| WHAT THIS TASK INVOLVES |
Nothing but the records themselves, exactly as written, should appear in the reply; leave out the pictures.

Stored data
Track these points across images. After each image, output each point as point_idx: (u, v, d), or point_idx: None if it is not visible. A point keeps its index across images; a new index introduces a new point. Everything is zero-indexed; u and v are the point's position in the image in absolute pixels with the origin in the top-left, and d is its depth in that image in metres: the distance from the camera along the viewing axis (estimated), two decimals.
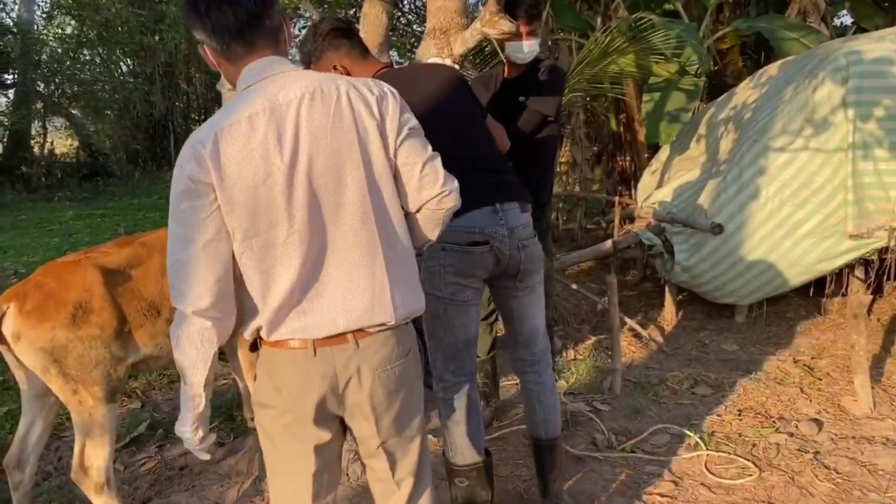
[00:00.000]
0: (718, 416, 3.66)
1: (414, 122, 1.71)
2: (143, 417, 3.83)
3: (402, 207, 1.72)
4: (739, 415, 3.65)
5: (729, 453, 3.26)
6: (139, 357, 2.55)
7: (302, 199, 1.55)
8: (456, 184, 1.76)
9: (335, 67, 2.51)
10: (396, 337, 1.70)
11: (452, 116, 2.47)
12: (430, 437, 2.99)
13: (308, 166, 1.55)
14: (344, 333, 1.62)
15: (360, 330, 1.63)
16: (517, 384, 4.08)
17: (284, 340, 1.63)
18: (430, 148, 1.73)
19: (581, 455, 3.28)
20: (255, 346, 1.74)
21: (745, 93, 5.39)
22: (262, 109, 1.53)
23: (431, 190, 1.70)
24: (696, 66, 5.83)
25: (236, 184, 1.51)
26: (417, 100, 2.41)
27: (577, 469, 3.17)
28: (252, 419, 3.37)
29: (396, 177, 1.68)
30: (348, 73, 2.52)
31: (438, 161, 1.73)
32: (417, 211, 1.74)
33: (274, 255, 1.57)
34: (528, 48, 3.21)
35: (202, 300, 1.58)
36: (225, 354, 4.59)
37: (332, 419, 1.73)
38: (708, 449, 3.29)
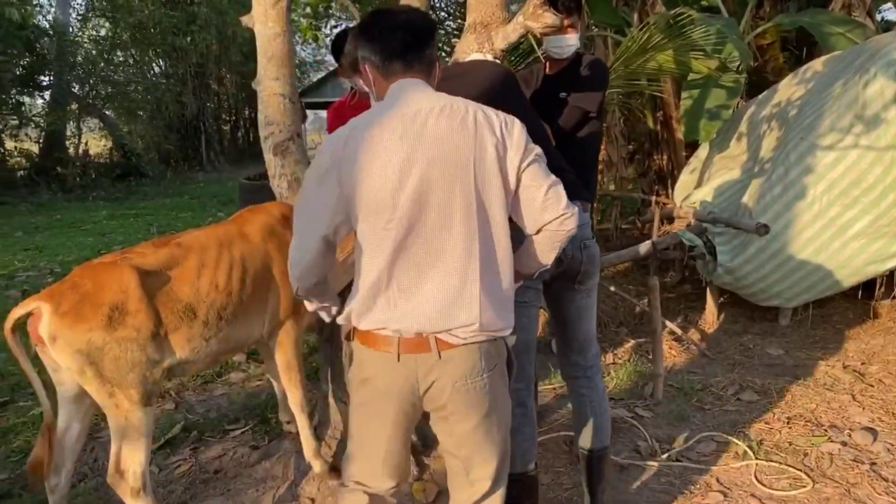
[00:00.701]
0: (766, 423, 3.53)
1: (539, 150, 1.80)
2: (177, 419, 3.80)
3: (523, 230, 1.84)
4: (788, 422, 3.52)
5: (779, 463, 3.13)
6: (175, 360, 2.50)
7: (409, 194, 1.67)
8: (576, 209, 1.81)
9: None
10: (481, 352, 1.76)
11: (509, 112, 2.40)
12: None
13: (425, 167, 1.67)
14: (427, 341, 1.72)
15: (445, 342, 1.73)
16: (555, 389, 4.00)
17: (371, 332, 1.76)
18: (552, 175, 1.81)
19: (624, 463, 3.18)
20: (349, 337, 1.87)
21: (789, 89, 5.23)
22: (395, 114, 1.71)
23: (554, 211, 1.77)
24: (737, 63, 5.67)
25: (359, 174, 1.68)
26: (470, 96, 2.34)
27: (620, 478, 3.07)
28: (287, 422, 3.33)
29: (518, 199, 1.78)
30: None
31: (561, 187, 1.80)
32: (537, 232, 1.82)
33: (373, 239, 1.72)
34: (568, 42, 3.10)
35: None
36: (260, 356, 4.56)
37: (410, 414, 1.84)
38: (757, 458, 3.17)
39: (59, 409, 2.57)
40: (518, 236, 1.88)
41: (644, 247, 4.86)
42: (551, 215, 1.77)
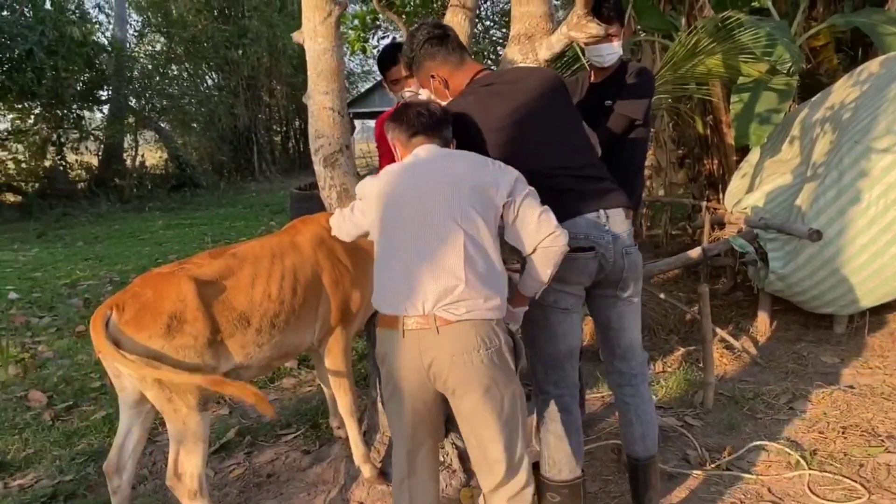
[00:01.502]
0: (820, 433, 3.46)
1: (531, 188, 2.18)
2: (232, 424, 3.90)
3: (522, 252, 2.19)
4: (843, 432, 3.45)
5: (834, 473, 3.07)
6: (231, 366, 2.58)
7: (412, 212, 2.13)
8: (565, 231, 2.14)
9: (433, 76, 2.52)
10: (476, 329, 2.03)
11: (556, 123, 2.45)
12: None
13: (425, 193, 2.13)
14: (427, 318, 2.02)
15: (442, 318, 2.01)
16: (603, 398, 3.99)
17: (384, 314, 2.12)
18: (543, 205, 2.16)
19: (673, 472, 3.15)
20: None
21: (843, 91, 5.12)
22: (414, 158, 2.25)
23: (547, 228, 2.11)
24: (789, 65, 5.57)
25: (385, 200, 2.20)
26: (520, 104, 2.39)
27: (668, 486, 3.05)
28: (338, 427, 3.40)
29: (516, 225, 2.15)
30: (446, 82, 2.52)
31: (552, 214, 2.15)
32: (533, 252, 2.14)
33: (387, 245, 2.17)
34: (609, 51, 3.10)
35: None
36: (311, 362, 4.65)
37: (424, 389, 2.11)
38: (810, 468, 3.11)
39: (121, 414, 2.68)
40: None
41: (694, 253, 4.81)
42: (544, 233, 2.11)
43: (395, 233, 2.14)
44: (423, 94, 3.07)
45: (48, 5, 14.86)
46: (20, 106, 16.67)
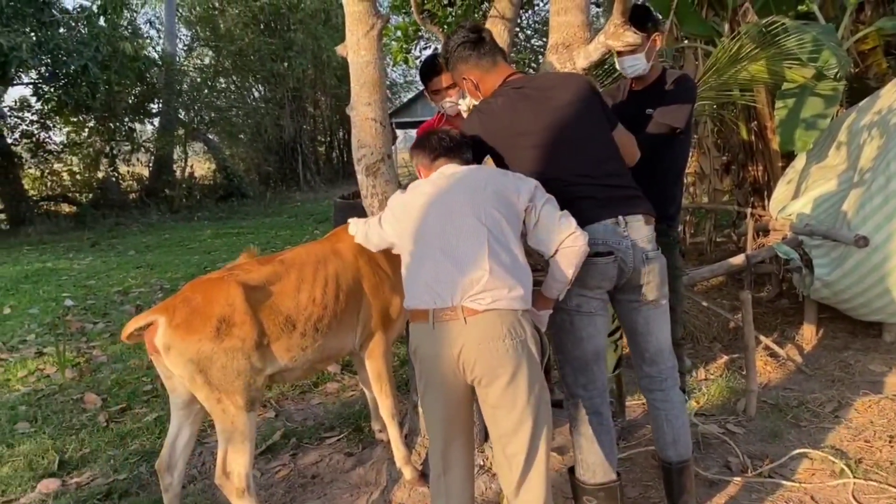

| EXERCISE SOLUTION |
Track these points across images. After each image, output each point as point_idx: (u, v, d), or point_idx: None if it is not visible. A point keeps its index across images; a new index introduces a new point. Everything is zero-indexed; u and v are the point's position in the image in absolute pixels with the origin in the top-left, and d is its depth in that image in metres: the distance from the camera along the viewing axis (estimated), two decimals.
[00:00.000]
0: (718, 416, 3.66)
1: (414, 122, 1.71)
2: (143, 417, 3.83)
3: (402, 207, 1.72)
4: (739, 415, 3.65)
5: (729, 453, 3.26)
6: (139, 357, 2.55)
7: (302, 199, 1.55)
8: (456, 184, 1.76)
9: (335, 67, 2.51)
10: (396, 337, 1.70)
11: (452, 116, 2.47)
12: (430, 437, 2.99)
13: (308, 166, 1.55)
14: (344, 333, 1.62)
15: (360, 330, 1.63)
16: (517, 384, 4.08)
17: (284, 340, 1.63)
18: (430, 148, 1.73)
19: (581, 455, 3.28)
20: (255, 346, 1.74)
21: (745, 93, 5.39)
22: (262, 109, 1.53)
23: (431, 190, 1.70)
24: (696, 66, 5.83)
25: (236, 184, 1.51)
26: (417, 100, 2.41)
27: (577, 469, 3.17)
28: (252, 419, 3.37)
29: (396, 177, 1.68)
30: (348, 73, 2.52)
31: (438, 161, 1.73)
32: (417, 211, 1.74)
33: (274, 255, 1.57)
34: (528, 48, 3.21)
35: (202, 300, 1.58)
36: (225, 354, 4.59)
37: (332, 419, 1.73)
38: (708, 449, 3.29)
[00:00.701]
0: (766, 423, 3.53)
1: (539, 150, 1.80)
2: (177, 419, 3.80)
3: (523, 230, 1.84)
4: (788, 422, 3.52)
5: (779, 463, 3.13)
6: (175, 360, 2.50)
7: (409, 194, 1.67)
8: (576, 209, 1.81)
9: None
10: (481, 352, 1.76)
11: (509, 112, 2.40)
12: None
13: (425, 167, 1.67)
14: (427, 341, 1.72)
15: (445, 342, 1.73)
16: (555, 389, 4.00)
17: (371, 332, 1.76)
18: (552, 175, 1.81)
19: (624, 463, 3.18)
20: (349, 337, 1.87)
21: (789, 89, 5.23)
22: (395, 114, 1.71)
23: (554, 211, 1.77)
24: (737, 63, 5.67)
25: (359, 174, 1.68)
26: (470, 96, 2.34)
27: (620, 478, 3.07)
28: (287, 422, 3.33)
29: (518, 199, 1.78)
30: None
31: (561, 187, 1.80)
32: (537, 232, 1.82)
33: (373, 239, 1.72)
34: (568, 42, 3.10)
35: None
36: (260, 356, 4.56)
37: (410, 414, 1.84)
38: (757, 458, 3.17)
39: (59, 409, 2.57)
40: (518, 236, 1.88)
41: (644, 247, 4.86)
42: (551, 215, 1.77)
[00:01.502]
0: (820, 433, 3.46)
1: (531, 188, 2.18)
2: (232, 424, 3.90)
3: (522, 252, 2.19)
4: (843, 432, 3.45)
5: (834, 473, 3.07)
6: (231, 366, 2.58)
7: (412, 212, 2.13)
8: (565, 231, 2.14)
9: (433, 76, 2.52)
10: (476, 329, 2.03)
11: (556, 123, 2.45)
12: None
13: (425, 193, 2.13)
14: (427, 318, 2.02)
15: (442, 318, 2.01)
16: (603, 398, 3.99)
17: (384, 314, 2.12)
18: (543, 205, 2.16)
19: (673, 472, 3.15)
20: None
21: (843, 91, 5.12)
22: (414, 158, 2.25)
23: (547, 228, 2.11)
24: (789, 65, 5.57)
25: (385, 200, 2.20)
26: (520, 104, 2.39)
27: (668, 486, 3.05)
28: (338, 427, 3.40)
29: (516, 225, 2.15)
30: (446, 82, 2.52)
31: (552, 214, 2.15)
32: (533, 252, 2.14)
33: (387, 245, 2.17)
34: (609, 51, 3.10)
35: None
36: (311, 362, 4.65)
37: (424, 389, 2.11)
38: (810, 468, 3.11)
39: (121, 414, 2.68)
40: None
41: (694, 253, 4.81)
42: (544, 233, 2.11)
43: (395, 233, 2.14)
44: (423, 94, 3.07)
45: (48, 5, 14.86)
46: (20, 106, 16.67)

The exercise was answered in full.